This week we are pleased to feature a guest post by Jessica Showalter. Showalter was a Lillian Gary Taylor Fellow at the Harrison Institute in 2013. She is a doctoral candidate in the Literature & Criticism program at Indiana University of Pennsylvania. Below, Jessica explains why she ended up spending two weeks of her fellowship studying two books that she had expected to peruse for perhaps an hour.
I suppressed a squeal when I opened Copy 1 of Edward Le Roy Rice’s Monarchs of Minstrelsy (1911). The book is a 350-page early history of minstrel shows, the ubiquitous nineteenth-century pop culture phenomenon which combined song, dance, and comic sketches based on racist stereotypes. The Albert and Shirley Small Special Collections Library holds two annotated copies of Monarchs of Minstrelsy. Although I had examined a digitized copy on Google Books a few months before coming to Charlottesville, I figured the annotations might be worth a glance.
Imagine my surprise when I surveyed the extent of the annotations—the books resembled scrapbooks. Newspaper clippings about minstrel performers were crammed into any available white space. Many of these newspaper stories were new to me, even though I had examined minstrelsy-related articles in digitized nineteenth-century newspaper databases. Many newspapers have not yet been digitized, and may never be.
One clipping told the story of Charlie Bensel, a minstrel performer who was shipwrecked in Peru en route to California during the Gold Rush. Finally arriving in San Francisco with only his banjo, Bensel exchanged music for food until he found a job in the mines. Later, Bensel started a minstrel company that toured China. Another clipping about the minstrel William Blakeney reported that he performed in Australia, India, Japan, the South Seas, and England during the 1870s. These kinds of stories helped my quest to track down the international routes of traveling minstrel performers for a chapter in my dissertation, Hemispheric Minstrelsies: Race, Nation, and Empire in Nineteenth-Century Performance.
In addition to pasted-in newspaper clippings, these copies of Monarchs of Minstrelsy were peppered with penciled notes supplementing the book’s biographies of minstrel performers. The book’s unidentified owner visited the graves of many of these minstrels to fact-check Rice’s biographies. For instance, a note on page 15 in Copy 2 edits the famous performer Frank Brower’s birthday—according to his tombstone, he was born November 30th, not November 20th.

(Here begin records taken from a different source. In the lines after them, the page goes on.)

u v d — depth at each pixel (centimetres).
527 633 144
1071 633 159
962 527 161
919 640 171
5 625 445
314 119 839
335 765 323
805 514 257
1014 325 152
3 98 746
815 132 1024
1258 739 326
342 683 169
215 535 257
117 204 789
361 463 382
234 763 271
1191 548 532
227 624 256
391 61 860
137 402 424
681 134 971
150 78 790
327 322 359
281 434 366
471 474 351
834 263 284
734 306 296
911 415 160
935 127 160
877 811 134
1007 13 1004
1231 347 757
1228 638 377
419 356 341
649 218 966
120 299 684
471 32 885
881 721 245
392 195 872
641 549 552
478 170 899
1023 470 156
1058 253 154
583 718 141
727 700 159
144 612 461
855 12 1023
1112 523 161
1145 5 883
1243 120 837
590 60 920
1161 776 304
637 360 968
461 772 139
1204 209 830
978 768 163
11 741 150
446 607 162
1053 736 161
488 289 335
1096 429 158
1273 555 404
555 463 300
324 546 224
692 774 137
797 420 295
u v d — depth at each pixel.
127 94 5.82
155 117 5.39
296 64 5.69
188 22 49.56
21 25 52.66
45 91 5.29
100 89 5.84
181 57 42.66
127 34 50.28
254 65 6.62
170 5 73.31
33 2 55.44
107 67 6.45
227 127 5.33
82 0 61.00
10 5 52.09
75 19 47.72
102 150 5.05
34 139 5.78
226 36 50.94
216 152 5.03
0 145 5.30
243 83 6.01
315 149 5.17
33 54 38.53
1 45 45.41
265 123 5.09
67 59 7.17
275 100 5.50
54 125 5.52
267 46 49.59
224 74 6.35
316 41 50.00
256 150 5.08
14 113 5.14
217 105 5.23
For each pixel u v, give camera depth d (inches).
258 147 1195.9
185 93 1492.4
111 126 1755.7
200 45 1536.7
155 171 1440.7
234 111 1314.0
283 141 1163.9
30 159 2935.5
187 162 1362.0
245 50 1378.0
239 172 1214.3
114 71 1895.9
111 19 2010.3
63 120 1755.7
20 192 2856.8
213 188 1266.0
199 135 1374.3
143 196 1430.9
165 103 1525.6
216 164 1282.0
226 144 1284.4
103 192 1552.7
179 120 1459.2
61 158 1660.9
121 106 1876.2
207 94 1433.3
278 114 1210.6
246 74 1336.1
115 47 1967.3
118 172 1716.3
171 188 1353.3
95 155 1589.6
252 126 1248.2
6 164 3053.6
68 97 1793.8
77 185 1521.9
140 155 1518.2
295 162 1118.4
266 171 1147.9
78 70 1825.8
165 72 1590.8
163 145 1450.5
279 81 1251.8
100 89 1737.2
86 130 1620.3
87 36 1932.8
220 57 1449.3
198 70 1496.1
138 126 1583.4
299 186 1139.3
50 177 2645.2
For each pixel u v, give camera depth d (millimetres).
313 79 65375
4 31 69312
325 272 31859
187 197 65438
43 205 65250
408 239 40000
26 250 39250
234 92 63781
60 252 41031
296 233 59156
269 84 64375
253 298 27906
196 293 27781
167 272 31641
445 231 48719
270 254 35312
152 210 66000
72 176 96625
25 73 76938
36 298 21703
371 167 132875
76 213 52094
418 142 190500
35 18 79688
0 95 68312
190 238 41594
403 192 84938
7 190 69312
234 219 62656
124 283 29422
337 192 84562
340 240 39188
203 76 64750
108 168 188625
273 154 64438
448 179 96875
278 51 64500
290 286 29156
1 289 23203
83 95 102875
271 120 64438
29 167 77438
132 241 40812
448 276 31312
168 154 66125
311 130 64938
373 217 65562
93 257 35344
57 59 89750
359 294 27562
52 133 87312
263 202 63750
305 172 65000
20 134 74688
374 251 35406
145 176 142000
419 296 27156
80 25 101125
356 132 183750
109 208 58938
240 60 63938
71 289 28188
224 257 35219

Sometimes, these marginal notes describe the condition of the gravesites, noting whether they were well-kept or neglected and overgrown. In cases where visits were impractical, the book’s owner corresponded with cemetery managers via mail and inserted the correspondence in one of the copies of the book. One letter from 1913 confirms the location of Charles Backus’ grave in Rochester, NY; another letter from 1915 confirms the burial of Harry (Henry) B. Macarthy in San Francisco. Copy 1 even includes a letter from the American Consul in Moscow about the performer Charley Sutton Leman’s burial.
The scrapbooked clippings and penciled annotations provided many minute details that will enrich my dissertation research, and as a whole the two books pushed me to speculate about how history is made. The book’s owner did not just passively read these accounts but engaged in fact-checking and revision, creating a personalized historical record. The marked up copies of Monarchs of Minstrelsy preserve a snapshot of a messy, contested history in progress. Plus, these scrapbooked copies reminded me of the importance of consulting physical texts in addition to electronic resources. Yes, a digitized copy allowed me to prime my research from home, but the Small Special Collections Library’s two idiosyncratic copies offered unique information, while also illuminating how just one reader repurposed a book according to his or her own objective.